▸ What the exercise asks: The expected output is each line below containing "roller", copied in full.

::: Records for processing

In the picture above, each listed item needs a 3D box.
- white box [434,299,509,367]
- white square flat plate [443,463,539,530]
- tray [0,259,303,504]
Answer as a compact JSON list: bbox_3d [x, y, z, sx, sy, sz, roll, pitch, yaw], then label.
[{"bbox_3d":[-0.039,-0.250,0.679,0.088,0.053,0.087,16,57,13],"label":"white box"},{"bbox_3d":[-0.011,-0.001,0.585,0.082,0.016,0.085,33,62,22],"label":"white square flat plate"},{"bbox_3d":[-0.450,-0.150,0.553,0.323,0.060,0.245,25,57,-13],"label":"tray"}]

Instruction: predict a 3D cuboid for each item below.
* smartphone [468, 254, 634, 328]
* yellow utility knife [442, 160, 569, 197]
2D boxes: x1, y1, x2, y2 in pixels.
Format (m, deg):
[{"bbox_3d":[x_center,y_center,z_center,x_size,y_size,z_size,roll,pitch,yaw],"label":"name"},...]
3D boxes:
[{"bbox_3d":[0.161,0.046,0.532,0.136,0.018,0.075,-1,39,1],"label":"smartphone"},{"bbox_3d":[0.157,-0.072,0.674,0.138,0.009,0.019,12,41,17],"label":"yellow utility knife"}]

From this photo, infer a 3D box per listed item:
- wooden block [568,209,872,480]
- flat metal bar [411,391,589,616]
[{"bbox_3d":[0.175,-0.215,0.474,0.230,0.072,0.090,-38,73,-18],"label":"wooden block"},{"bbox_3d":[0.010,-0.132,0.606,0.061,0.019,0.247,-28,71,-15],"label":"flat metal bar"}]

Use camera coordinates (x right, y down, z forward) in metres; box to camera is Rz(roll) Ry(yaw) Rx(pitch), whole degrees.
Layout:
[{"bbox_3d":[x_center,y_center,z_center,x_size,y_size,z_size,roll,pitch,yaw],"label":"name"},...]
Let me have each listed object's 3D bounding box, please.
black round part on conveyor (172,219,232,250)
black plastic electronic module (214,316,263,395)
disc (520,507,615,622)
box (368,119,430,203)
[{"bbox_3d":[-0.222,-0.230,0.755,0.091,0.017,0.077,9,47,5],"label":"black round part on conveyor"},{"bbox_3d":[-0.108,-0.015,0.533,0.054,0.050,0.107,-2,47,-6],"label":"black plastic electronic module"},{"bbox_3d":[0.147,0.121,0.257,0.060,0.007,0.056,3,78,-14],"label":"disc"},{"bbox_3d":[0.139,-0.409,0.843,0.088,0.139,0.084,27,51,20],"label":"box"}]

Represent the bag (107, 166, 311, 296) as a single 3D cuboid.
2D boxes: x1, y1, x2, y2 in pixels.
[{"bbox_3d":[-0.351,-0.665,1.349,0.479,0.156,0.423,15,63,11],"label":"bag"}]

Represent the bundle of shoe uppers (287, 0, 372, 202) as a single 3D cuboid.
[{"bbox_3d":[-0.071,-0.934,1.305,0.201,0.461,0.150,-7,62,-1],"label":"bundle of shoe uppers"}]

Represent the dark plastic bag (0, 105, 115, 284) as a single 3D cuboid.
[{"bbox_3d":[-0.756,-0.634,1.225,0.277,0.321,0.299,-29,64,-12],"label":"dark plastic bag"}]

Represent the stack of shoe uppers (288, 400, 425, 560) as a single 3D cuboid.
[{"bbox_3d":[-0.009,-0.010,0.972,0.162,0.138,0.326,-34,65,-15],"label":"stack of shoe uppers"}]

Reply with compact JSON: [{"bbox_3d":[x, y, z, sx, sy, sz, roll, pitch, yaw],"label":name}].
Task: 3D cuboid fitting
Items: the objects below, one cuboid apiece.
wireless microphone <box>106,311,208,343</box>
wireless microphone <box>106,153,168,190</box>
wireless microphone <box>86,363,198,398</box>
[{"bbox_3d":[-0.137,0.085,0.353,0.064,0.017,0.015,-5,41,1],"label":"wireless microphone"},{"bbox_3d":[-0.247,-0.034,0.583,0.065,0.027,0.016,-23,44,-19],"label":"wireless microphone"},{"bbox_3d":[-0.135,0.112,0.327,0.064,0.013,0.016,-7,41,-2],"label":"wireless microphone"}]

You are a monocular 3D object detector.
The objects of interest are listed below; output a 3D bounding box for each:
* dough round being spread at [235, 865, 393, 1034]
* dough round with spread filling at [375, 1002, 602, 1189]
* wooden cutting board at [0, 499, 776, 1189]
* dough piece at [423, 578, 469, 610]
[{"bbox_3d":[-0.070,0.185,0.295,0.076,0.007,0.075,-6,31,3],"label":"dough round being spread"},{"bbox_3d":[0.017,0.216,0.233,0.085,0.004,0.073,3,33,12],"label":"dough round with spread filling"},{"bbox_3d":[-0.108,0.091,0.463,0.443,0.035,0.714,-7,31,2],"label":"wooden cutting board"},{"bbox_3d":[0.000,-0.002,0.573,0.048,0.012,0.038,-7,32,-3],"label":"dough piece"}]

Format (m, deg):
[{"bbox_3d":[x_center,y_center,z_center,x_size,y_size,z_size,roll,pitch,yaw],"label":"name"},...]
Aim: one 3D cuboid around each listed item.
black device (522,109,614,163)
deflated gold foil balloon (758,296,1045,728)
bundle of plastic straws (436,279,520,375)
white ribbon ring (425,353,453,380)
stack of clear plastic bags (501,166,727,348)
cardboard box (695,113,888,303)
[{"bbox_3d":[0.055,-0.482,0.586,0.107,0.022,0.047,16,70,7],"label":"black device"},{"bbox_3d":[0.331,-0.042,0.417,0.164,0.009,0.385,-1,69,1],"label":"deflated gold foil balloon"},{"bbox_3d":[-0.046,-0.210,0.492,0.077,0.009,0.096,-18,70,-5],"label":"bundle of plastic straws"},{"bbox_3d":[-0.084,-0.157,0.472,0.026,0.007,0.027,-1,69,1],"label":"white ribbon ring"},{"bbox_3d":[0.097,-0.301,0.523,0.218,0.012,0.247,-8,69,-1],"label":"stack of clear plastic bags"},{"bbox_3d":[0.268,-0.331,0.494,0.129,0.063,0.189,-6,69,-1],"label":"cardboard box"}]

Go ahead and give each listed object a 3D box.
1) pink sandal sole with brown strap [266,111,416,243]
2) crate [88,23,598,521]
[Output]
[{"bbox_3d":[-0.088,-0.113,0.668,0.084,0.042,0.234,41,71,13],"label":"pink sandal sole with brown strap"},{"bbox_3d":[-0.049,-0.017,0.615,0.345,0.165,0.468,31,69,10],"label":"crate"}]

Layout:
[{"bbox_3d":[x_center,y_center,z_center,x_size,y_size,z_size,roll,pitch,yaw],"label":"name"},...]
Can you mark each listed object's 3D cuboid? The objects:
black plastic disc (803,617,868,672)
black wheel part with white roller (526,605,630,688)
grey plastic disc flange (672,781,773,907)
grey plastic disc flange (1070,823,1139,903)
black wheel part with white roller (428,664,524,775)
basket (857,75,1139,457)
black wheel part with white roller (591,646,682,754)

::::::

▸ Answer to this exercise:
black wheel part with white roller (526,605,630,688)
black wheel part with white roller (428,664,524,775)
black wheel part with white roller (591,646,682,754)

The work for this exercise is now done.